Much like Apple Inc's Knowledge Navigator concept, Tom acts as a butler within a virtual space populated with hypermedia: linked text, sound, pictures and movies represented by animated icons. The documentary is centred on Adams browsing these media and discovering their interconnectedness.
This process leads him, for example, from the topic Atlantic Ocean to literature about the sea to The Rime of the Ancient Mariner by Samuel Taylor Coleridge to the poem Kubla Khan by the same author to Xanadu and back to the topic of hypertext via Ted Nelson's Project Xanadu. The references to Coleridge and to Kubla Khan are rather knowing nods to Adams' own book Dirk Gently's Holistic Detective Agency, where they play significant roles in the plot. Dirk Gently was published in 1987 and also touches on the themes of interconnectedness, suggesting that this was a subject Adams had thought about at some length and some time.
Many aspects of the documentary demonstrate Adams' noted enthusiasm for technology, and for Apple computers in particular. At the beginning of the documentary a Macintosh Portable can be seen, and most of the projects presented run on Apple hardware. Even the general design of the animated icons and environments featured in his dream are inspired by pre-OS X era Mac OS icons and design cues.
While Adams is browsing, many people and projects related to the general theme of hypertext and multimedia are presented:
- Vannevar Bush and his Memex concept of a theoretical proto-hypertext information system are shown.
- Ted Nelson explains hypertext and Project Xanadu.
- Hans Peter Brøndmo talks about the concept of animated icons.
- Adams navigates through the interviews and explanations in the documentary using animated icons. Playback controls shown in the bottom right corner during each interview convey an additional sense of interactivity.

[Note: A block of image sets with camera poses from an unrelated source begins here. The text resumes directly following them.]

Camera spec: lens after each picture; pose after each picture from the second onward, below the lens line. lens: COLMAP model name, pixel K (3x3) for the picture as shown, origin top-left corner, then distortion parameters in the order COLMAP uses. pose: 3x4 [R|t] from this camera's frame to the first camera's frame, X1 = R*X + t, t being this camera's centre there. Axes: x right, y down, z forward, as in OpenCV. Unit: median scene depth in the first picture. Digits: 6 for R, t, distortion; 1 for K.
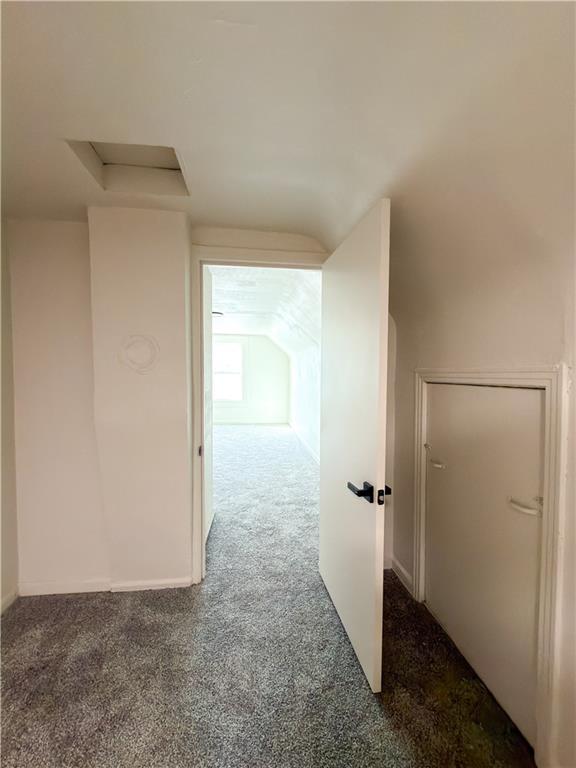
lens RADIAL K [[312.8, 0, 290.0], [0, 312.8, 384.0], [0, 0, 1]] dist [-0.002332, 0.001383]
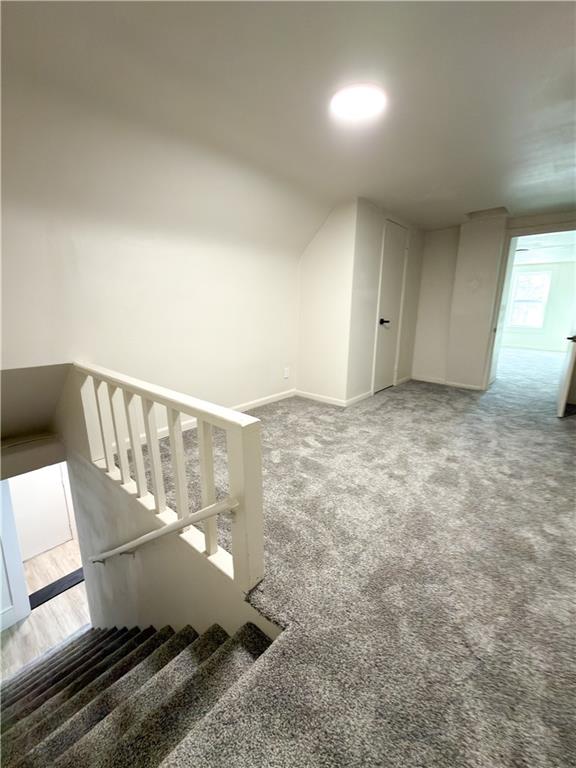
lens RADIAL K [[312.8, 0, 290.3], [0, 312.8, 385.9], [0, 0, 1]] dist [-0.002332, 0.001383]
pose [[0.668259, 0.181547, -0.721437, 0.399467], [-0.020156, 0.973828, 0.226391, 0.132311], [0.743656, -0.136746, 0.654428, -1.529723]]
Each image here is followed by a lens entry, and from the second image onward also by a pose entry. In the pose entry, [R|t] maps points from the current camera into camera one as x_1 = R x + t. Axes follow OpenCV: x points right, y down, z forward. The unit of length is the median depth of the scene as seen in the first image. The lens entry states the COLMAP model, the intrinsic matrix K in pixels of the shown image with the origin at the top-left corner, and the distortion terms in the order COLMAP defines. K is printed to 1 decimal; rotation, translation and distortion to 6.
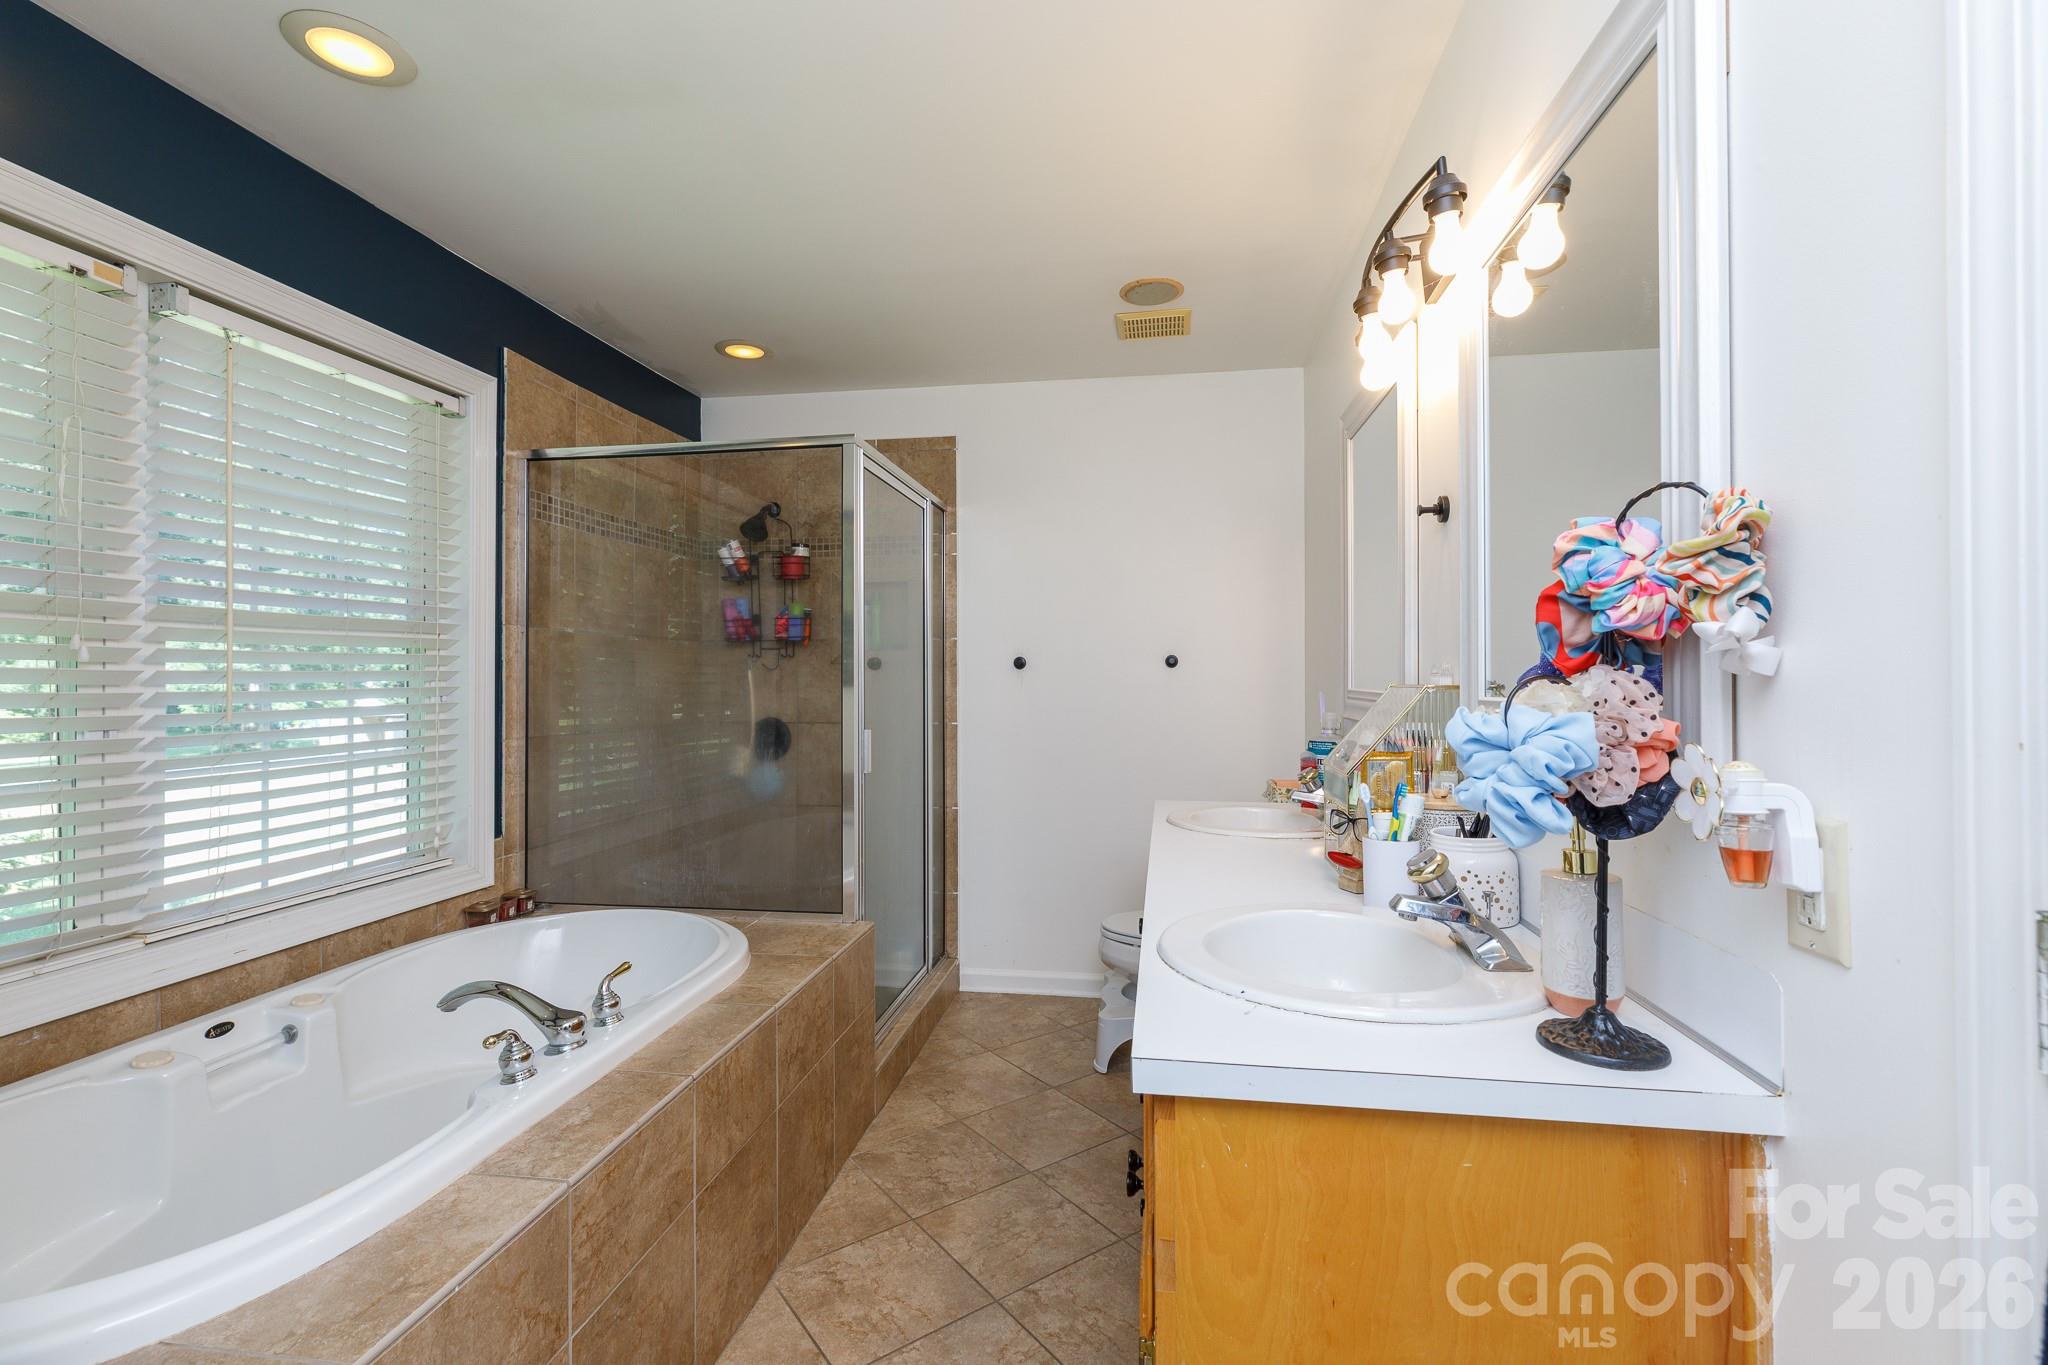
lens RADIAL K [[914.1, 0, 1021.5], [0, 914.1, 678.2], [0, 0, 1]] dist [-0.000161, -0.000334]
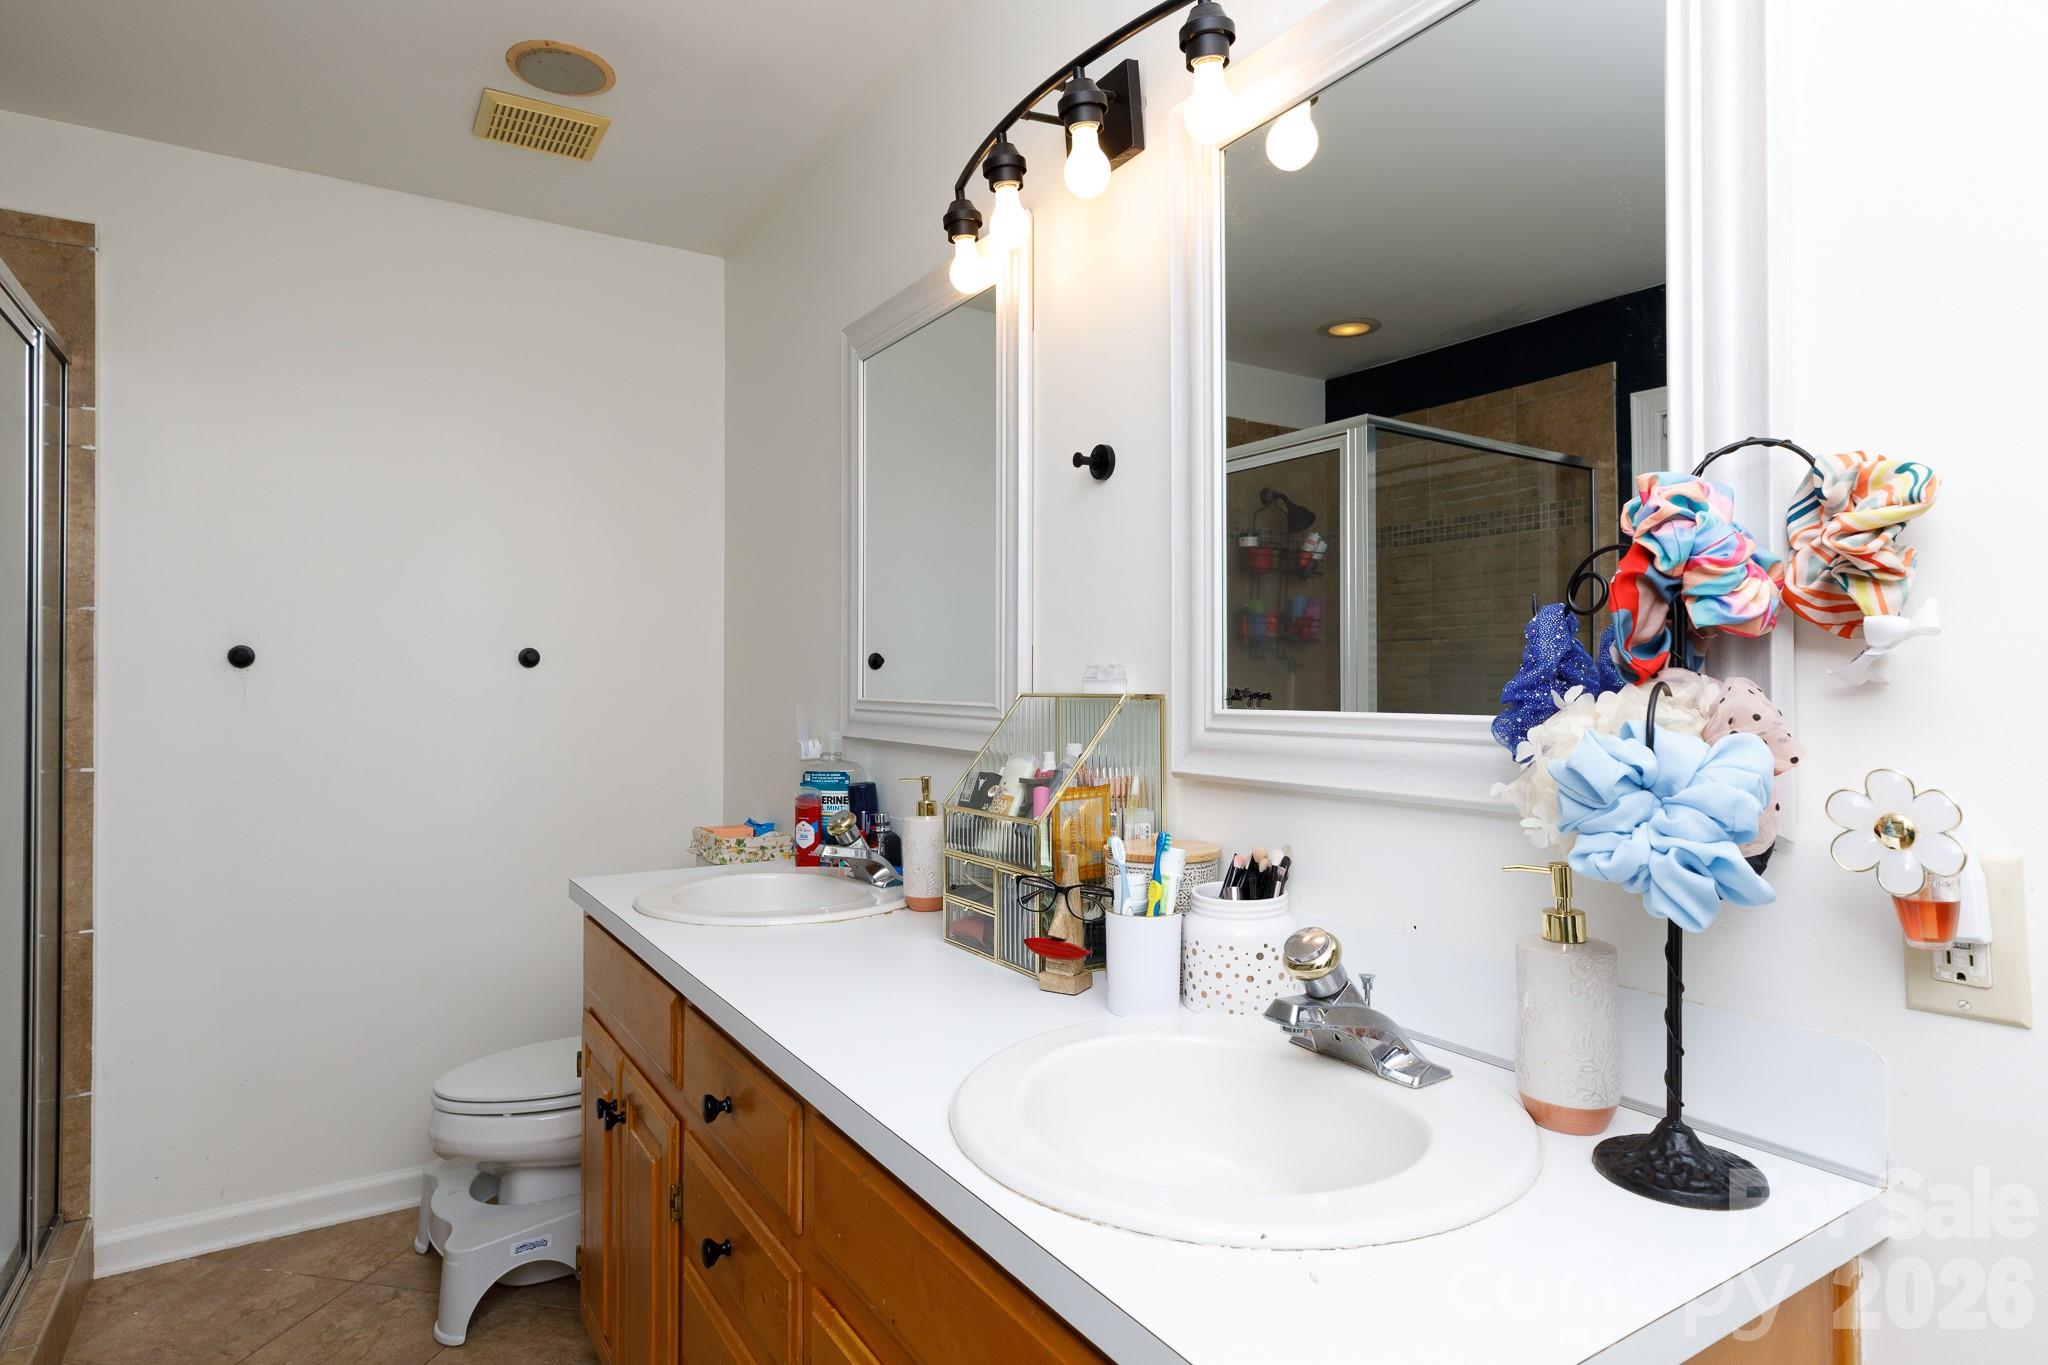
lens RADIAL K [[1117.7, 0, 1025.7], [0, 1117.7, 673.1], [0, 0, 1]] dist [-0.001077, 0.003432]
pose [[0.751003, 0.005841, 0.660272, -0.112918], [-0.000337, 0.999964, -0.008463, -0.000918], [-0.660298, 0.006133, 0.750979, 0.196593]]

- Robert Winter talks about an interactive version of Beethoven's 9th Symphony.
- An idea from Kurt Vonnegut's book Palm Sunday is presented: stories and narrative structures have shapes that can be represented mathematically as graphs.
- Robert Abel shows his multimedia version of Picasso's Guernica.
- Apple Multimedia Lab employees Steve Gano, Kristee Kreitman, Kristina Hooper, Michael Naimark and Fabrice Florin talk about a multimedia version of Life Story, a BBC TV film dramatisation of the 1953 discovery of the structure of DNA.
- Amanda Goodenough presents Inigo Gets Out, an interactive story for children implemented with Hypercard.
- Brad deGraf and Michael Wahrman talk about their digital puppet Mike Normal.
- A NASA Ames Research Center scientist presents a prototype Virtual Reality helmet called Cyberiad.
- Marc Canter makes a cameo (non-)appearance as an animated icon that isn't "clicked" by Adams; the audience never gets to see his interview.
The dream (and the documentary) ends with a vision of how information might be accessed in 2005. In hindsight, Hyperland does describe a number of features of the modern web and, apart from some underestimates of graphics and processing power available, the documentary paints a not inaccurate picture of hypermedia and hypertext and how they are used today. This is especially noteworthy considering that it predates the public release of the first Web browser by about a year.